**TEXTE SOURCE:**
Shorts ultra-courts et Rick Owens en Manneken Pis: les temps forts de la Fashion Week Homme à Paris

Fashion Week homme Paris printemps été 2026
Le défilé de Willy Chavarria, à la salle Pleyel le 27 juin 2025 à Paris. © Swan Gallet/WWD via Getty Images

La Fashion Week masculine printemps-été 2026 s’est clôturée hier soir à Paris. Nous y étions, et avons recensé les tendances, les apparitions de célébrités et autres hauts — et bas — de la semaine.

Depuis longtemps déjà, la Fashion Week Homme ne se limite plus à des vêtements pour hommes. De nombreuses maisons présentent des collections mixtes, tandis que plusieurs marques féminines profitent de l’occasion pour vendre leurs précollections. En fin de compte, chaque semaine de la mode vise à générer du buzz, des clics et de la visibilité. Les vêtements y jouent bien sûr un rôle, mais celui-ci semble, saison après saison, un peu plus secondaire.

ASAP Rocky et Rihanna chez Dior. © Getty Images

Louis Vuitton avait placé Beyoncé et Jay-Z au premier rang, Dior misait sur Rihanna et A$AP Rocky. Dans les deux cas, les couples ont été escortés jusqu’à leurs sièges à la toute dernière minute. Le défilé Vuitton, sur le parvis du Centre Pompidou, a commencé avec une heure et demie de retard. Chez Dior, on aurait dit que pour chaque rédacteur en chef ou journaliste présent, une célébrité était invitée.. Croiser — ou frôler — à nouveau à quelques jours d’intervalle Beyoncé et Rihanna procure un certain frisson.

Des stars… mais pour quoi faire?

**EXTRAIT DE DONNÉES:**
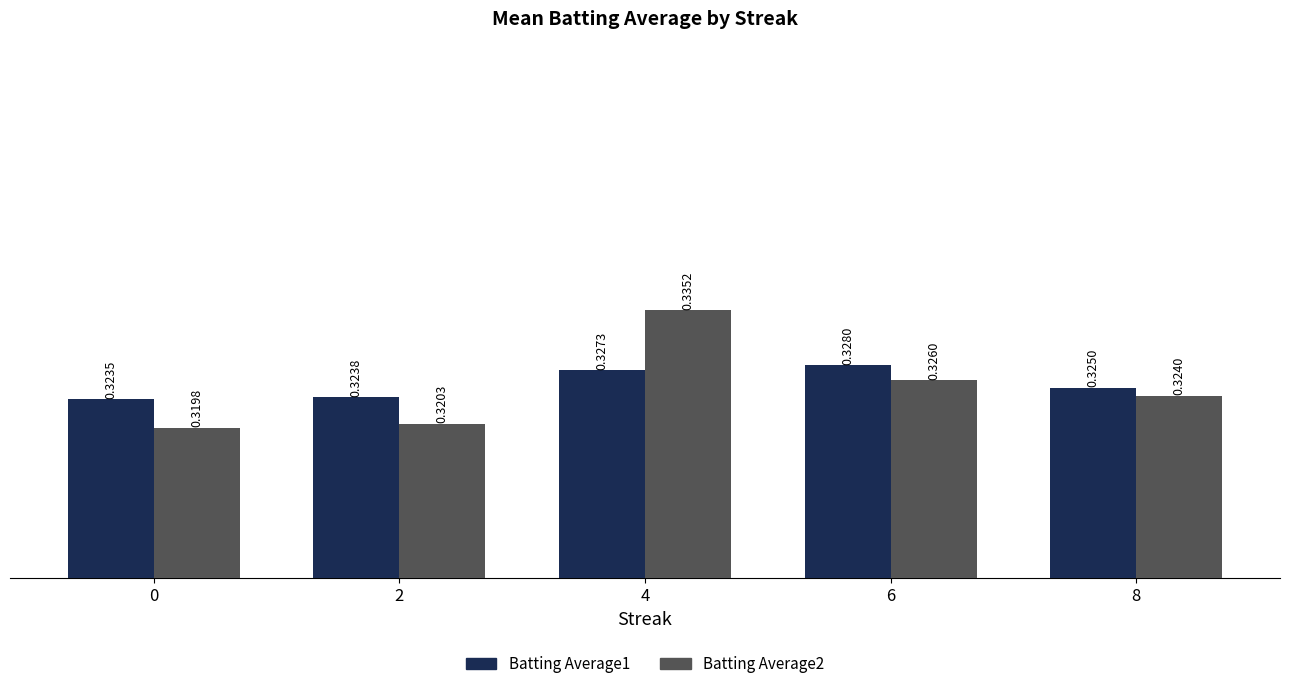

Count the Batting Average2 values in the range 0 to 1.

5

**CONSIGNE 1:** Dans l'article sur la Fashion Week Homme, reformulez sous forme de liste plus concise le paragraphe commençant par « Depuis longtemps déjà », en conservant ses faits essentiels.
**CONSIGNE 2:** Recopiez fidèlement le passage de l'article sur la Fashion Week Homme allant de "ASAP Rocky et" jusqu'à "pour quoi faire?" inclus.

**RÉPONSE RÉDIGÉE 1:**
- Depuis longtemps, la Fashion Week Homme ne se limite plus aux vêtements masculins.
- De nombreuses maisons y présentent des collections mixtes.
- Plusieurs marques féminines en profitent pour vendre leurs précollections.
- Chaque semaine de la mode vise à générer du buzz, des clics et de la visibilité.
- Saison après saison, le rôle des vêtements semble un peu plus secondaire.

**RÉPONSE RÉDIGÉE 2:**
ASAP Rocky et Rihanna chez Dior. © Getty Images

Louis Vuitton avait placé Beyoncé et Jay-Z au premier rang, Dior misait sur Rihanna et A$AP Rocky. Dans les deux cas, les couples ont été escortés jusqu’à leurs sièges à la toute dernière minute. Le défilé Vuitton, sur le parvis du Centre Pompidou, a commencé avec une heure et demie de retard. Chez Dior, on aurait dit que pour chaque rédacteur en chef ou journaliste présent, une célébrité était invitée.. Croiser — ou frôler — à nouveau à quelques jours d’intervalle Beyoncé et Rihanna procure un certain frisson.

Des stars… mais pour quoi faire?